Quase 15 anos mais tarde do desenvolvimento dos muros com estruturas, a primeira academia de escalada da história foi inaugurada na própria Inglaterra, na cidade de Sheffield em 1975. A cidade é considerada um dos grandes centros de escalada em rocha da Inglaterra. O primeiro ginásio de escalada dos EUA, somente chegou em 1987, na cidade de Seattle: Vertical World. No Brasil, a primeira academia de escalada, Academia 90 graus, apareceu somente em 1994 na cidade de São Paulo. O estabelecimento funciona até hoje no mesmo endereço.

Primeiras competições

Fotos: https://www.innsbruck2018.com/

Com a comodidade de haver uma academia de escalada, começou a aparecer também a rivalidade entre os estabelecimentos. Cada estabelecimento possuía o seu “herói local”, que sempre aconteciam acaloradas discussões sobre isso.

A melhor maneira de resolver isso seria fazer uma “acareação” entre os interessados. Mas curiosamente as primeiras competições de escalada eram feitas na rocha. Na época existia muitas áreas de escaladas ainda pouco desenvolvidas. Assim, a abertura de uma via era um evento que parecia ideal para um campeonato, pois forçaria os escaladores a trabalharem a escalada à vista.

As primeiras competições em locais fechados e em paredes de escalada aconteceram na extinta União Soviética, no início da década de 1980. Grande parte delas tinha como principal atrativo a velocidade. Como o país era fechado para muitas pessoas, não há muita informação disponível sobre resultados e atletas.

No ano de 1985 foi realizada a primeira competição de escalada na Itália na cidade de Bardonecchia. A única modalidade disputada era a de vias guiadas. A grande vencedora da competição foi Catherine Destivelle, na categoria feminina, e Stefan Glowacz, na categoria masculina. No ano seguinte, 1986, a federação francesa organizou na cidade de Lyon a sua primeira competição de escalada do país, também aberta a todos.

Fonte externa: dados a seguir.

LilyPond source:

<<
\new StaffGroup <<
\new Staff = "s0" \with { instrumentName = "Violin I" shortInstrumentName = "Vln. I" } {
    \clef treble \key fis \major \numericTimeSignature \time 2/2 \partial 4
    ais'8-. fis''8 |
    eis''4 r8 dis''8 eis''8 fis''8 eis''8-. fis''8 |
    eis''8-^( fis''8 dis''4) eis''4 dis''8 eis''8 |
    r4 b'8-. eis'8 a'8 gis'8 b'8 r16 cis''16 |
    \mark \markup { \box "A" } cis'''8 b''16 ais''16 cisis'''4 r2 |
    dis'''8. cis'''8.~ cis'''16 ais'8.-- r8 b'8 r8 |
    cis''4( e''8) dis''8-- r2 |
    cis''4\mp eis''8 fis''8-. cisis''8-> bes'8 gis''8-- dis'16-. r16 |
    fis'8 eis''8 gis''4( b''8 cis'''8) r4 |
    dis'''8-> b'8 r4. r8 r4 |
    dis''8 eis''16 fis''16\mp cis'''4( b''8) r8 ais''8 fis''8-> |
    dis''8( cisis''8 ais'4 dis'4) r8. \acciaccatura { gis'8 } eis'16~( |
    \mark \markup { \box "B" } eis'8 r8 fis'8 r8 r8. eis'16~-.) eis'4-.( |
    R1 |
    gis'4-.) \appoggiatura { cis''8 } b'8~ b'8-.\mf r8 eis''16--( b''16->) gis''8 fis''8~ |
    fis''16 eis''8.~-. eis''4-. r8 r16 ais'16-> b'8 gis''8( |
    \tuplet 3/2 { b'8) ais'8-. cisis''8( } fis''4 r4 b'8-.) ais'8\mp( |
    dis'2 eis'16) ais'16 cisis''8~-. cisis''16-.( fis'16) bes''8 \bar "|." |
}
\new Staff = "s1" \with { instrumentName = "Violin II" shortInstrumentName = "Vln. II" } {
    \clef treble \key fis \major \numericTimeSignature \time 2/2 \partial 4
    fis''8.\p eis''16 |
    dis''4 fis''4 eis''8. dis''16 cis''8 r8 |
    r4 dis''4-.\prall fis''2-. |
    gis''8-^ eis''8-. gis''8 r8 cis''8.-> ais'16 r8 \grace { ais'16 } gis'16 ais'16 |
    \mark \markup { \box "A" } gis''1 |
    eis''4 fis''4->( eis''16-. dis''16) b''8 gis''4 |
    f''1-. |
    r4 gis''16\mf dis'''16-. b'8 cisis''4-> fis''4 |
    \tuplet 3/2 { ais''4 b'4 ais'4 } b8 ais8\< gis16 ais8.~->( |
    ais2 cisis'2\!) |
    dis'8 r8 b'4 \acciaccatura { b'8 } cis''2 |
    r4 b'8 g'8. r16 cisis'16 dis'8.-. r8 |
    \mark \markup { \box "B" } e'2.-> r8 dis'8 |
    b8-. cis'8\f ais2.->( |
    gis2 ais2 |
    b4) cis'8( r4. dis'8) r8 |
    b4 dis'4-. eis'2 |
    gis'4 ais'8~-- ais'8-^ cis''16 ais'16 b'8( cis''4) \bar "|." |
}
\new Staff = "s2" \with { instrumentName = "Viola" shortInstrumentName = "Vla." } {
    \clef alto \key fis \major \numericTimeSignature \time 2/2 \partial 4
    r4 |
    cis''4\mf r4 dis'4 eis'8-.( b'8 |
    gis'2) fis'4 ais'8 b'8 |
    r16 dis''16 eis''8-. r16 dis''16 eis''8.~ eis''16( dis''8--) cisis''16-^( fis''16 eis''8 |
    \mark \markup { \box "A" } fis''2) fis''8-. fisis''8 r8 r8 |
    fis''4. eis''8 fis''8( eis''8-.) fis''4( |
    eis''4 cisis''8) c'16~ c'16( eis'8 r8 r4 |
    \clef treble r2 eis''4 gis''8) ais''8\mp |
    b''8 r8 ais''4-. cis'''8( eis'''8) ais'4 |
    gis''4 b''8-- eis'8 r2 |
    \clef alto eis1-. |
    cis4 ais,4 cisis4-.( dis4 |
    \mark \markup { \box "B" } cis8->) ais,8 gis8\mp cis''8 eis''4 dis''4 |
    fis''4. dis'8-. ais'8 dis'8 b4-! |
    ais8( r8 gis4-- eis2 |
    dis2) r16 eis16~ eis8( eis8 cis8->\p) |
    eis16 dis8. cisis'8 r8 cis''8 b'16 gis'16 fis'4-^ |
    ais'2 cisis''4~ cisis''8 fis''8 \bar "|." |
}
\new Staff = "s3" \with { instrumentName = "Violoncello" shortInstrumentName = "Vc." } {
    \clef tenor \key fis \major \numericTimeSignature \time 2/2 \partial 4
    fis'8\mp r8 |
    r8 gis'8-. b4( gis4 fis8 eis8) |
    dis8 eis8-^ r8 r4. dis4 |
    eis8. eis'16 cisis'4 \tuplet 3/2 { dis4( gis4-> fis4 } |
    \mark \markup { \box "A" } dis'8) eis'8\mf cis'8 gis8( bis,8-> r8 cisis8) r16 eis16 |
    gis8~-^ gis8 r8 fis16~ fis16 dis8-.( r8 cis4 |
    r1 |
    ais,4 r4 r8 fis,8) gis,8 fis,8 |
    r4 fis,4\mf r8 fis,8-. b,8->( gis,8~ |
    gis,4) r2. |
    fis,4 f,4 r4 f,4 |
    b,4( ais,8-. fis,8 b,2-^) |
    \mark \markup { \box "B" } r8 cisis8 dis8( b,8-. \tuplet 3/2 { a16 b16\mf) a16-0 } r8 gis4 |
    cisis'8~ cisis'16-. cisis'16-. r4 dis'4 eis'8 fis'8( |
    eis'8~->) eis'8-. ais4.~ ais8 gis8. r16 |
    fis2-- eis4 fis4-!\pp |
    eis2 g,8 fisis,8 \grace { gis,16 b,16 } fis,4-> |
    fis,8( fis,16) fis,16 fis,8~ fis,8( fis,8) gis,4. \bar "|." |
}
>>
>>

Somente no ano de 1989 é que foi realizada a primeira copa do mundo de escalada. O primeiro campeonato mundial foi realizado em 1991. A modalidade de boulder somente foi introduzida nos eventos competitivos em 1998.

À época os campeonatos eram organizados pelo UIAA. Somente no ano de 2007 é que as competições de escalada começaram a serem organizadas pelo IFSC.